Goal of the exercise: The answer must be every line from the listing that holds the string "informe".

Exercise materials:
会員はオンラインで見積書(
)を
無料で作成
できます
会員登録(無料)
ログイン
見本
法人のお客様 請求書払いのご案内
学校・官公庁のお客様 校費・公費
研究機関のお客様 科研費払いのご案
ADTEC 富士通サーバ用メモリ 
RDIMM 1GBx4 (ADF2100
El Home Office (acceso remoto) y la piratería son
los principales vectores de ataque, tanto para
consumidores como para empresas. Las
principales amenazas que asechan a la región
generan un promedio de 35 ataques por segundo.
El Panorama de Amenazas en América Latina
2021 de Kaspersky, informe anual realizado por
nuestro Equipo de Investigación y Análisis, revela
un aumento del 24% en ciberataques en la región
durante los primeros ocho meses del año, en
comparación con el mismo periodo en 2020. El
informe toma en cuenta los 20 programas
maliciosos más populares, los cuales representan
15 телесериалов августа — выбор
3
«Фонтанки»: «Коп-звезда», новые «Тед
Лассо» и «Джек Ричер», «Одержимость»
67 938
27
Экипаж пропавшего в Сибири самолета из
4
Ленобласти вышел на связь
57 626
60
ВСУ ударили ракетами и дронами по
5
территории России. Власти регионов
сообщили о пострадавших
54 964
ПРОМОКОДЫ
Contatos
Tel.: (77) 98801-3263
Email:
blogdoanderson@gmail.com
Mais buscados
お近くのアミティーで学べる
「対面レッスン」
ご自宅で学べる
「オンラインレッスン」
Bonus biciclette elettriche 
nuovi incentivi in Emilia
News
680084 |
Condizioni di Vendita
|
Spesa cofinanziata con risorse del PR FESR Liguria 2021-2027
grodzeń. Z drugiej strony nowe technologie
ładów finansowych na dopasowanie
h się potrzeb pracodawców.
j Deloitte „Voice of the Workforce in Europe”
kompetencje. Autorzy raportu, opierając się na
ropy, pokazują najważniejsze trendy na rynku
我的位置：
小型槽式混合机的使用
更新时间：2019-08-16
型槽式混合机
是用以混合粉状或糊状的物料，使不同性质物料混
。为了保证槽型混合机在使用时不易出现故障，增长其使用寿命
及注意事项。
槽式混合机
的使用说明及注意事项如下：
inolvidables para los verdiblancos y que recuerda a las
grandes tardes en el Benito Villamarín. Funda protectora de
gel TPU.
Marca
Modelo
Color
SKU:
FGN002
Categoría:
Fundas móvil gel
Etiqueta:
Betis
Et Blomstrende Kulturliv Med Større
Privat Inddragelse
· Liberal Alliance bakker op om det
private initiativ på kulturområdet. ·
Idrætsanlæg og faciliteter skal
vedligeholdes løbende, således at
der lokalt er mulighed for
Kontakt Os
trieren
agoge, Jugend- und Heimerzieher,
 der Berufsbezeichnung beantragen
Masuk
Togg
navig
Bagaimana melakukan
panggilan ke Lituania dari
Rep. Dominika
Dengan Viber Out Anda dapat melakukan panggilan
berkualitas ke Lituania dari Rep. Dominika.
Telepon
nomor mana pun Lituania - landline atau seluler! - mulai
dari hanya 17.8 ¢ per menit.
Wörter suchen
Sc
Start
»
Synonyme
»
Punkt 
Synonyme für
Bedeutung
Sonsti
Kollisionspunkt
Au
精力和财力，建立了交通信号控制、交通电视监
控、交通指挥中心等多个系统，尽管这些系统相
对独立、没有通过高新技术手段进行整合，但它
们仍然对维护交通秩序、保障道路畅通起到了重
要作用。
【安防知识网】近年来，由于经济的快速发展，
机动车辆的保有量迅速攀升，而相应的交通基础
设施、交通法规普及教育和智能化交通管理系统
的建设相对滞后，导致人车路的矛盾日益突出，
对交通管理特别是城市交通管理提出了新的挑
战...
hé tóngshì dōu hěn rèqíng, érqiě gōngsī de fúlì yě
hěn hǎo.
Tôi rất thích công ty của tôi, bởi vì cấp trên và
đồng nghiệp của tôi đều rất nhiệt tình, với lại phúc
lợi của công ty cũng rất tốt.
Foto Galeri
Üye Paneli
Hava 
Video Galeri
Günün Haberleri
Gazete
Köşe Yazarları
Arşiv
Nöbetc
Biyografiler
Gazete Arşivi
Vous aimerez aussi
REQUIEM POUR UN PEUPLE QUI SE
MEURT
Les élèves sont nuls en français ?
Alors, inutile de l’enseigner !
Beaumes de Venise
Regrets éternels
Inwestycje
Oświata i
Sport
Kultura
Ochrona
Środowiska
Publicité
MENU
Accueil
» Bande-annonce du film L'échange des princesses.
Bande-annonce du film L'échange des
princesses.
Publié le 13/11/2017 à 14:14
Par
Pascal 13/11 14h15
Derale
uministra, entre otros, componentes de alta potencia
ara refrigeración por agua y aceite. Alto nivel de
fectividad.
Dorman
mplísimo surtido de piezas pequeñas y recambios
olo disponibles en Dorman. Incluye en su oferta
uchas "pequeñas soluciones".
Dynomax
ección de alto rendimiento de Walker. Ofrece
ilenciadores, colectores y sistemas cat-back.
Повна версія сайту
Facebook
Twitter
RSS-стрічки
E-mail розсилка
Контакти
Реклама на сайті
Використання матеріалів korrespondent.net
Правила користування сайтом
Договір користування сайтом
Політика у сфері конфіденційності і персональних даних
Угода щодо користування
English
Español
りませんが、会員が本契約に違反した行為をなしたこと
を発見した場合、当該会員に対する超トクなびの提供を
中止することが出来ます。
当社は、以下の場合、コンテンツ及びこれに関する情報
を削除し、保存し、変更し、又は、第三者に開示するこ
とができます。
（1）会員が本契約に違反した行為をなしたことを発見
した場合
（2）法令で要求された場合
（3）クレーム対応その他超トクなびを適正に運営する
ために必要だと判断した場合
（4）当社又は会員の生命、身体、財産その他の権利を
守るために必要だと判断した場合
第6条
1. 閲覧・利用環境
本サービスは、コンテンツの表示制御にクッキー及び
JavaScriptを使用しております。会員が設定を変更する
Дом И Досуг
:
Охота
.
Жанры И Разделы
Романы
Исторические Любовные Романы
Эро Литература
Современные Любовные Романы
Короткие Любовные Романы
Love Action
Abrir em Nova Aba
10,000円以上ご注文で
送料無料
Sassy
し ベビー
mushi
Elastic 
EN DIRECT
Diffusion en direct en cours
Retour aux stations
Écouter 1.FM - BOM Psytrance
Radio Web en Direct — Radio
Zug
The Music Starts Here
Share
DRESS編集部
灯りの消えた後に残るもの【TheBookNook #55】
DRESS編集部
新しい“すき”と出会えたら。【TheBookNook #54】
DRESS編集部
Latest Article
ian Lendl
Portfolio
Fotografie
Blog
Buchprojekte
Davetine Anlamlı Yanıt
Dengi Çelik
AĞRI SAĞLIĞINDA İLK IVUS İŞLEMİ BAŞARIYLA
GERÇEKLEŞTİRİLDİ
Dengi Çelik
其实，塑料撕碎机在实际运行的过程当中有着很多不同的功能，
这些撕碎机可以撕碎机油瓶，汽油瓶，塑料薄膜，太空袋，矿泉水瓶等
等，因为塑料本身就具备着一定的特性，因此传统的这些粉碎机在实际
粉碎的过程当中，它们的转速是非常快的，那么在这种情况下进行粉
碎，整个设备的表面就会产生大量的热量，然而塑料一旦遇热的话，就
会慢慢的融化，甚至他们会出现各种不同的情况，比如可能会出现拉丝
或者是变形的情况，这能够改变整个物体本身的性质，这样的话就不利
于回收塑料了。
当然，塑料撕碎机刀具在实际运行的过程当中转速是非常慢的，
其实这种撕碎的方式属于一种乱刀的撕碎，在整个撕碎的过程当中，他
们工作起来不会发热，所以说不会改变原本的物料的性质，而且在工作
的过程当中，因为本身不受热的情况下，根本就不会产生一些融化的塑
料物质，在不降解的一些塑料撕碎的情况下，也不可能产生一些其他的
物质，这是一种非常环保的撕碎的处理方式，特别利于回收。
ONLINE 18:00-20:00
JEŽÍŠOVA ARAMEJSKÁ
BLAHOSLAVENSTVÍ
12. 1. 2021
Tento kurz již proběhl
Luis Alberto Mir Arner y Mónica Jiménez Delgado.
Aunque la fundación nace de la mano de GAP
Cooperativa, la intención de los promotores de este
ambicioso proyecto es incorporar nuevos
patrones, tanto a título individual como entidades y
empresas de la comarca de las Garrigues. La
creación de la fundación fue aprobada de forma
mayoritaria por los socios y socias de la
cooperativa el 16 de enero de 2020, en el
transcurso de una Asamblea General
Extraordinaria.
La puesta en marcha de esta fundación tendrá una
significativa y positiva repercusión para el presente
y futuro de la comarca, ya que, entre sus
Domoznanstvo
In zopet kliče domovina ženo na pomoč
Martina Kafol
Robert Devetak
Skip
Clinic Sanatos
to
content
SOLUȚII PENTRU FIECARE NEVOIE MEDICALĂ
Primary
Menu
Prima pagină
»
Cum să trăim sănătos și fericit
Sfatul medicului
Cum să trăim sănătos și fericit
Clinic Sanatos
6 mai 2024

Response area:
2021 de Kaspersky, informe anual realizado por
informe toma en cuenta los 20 programas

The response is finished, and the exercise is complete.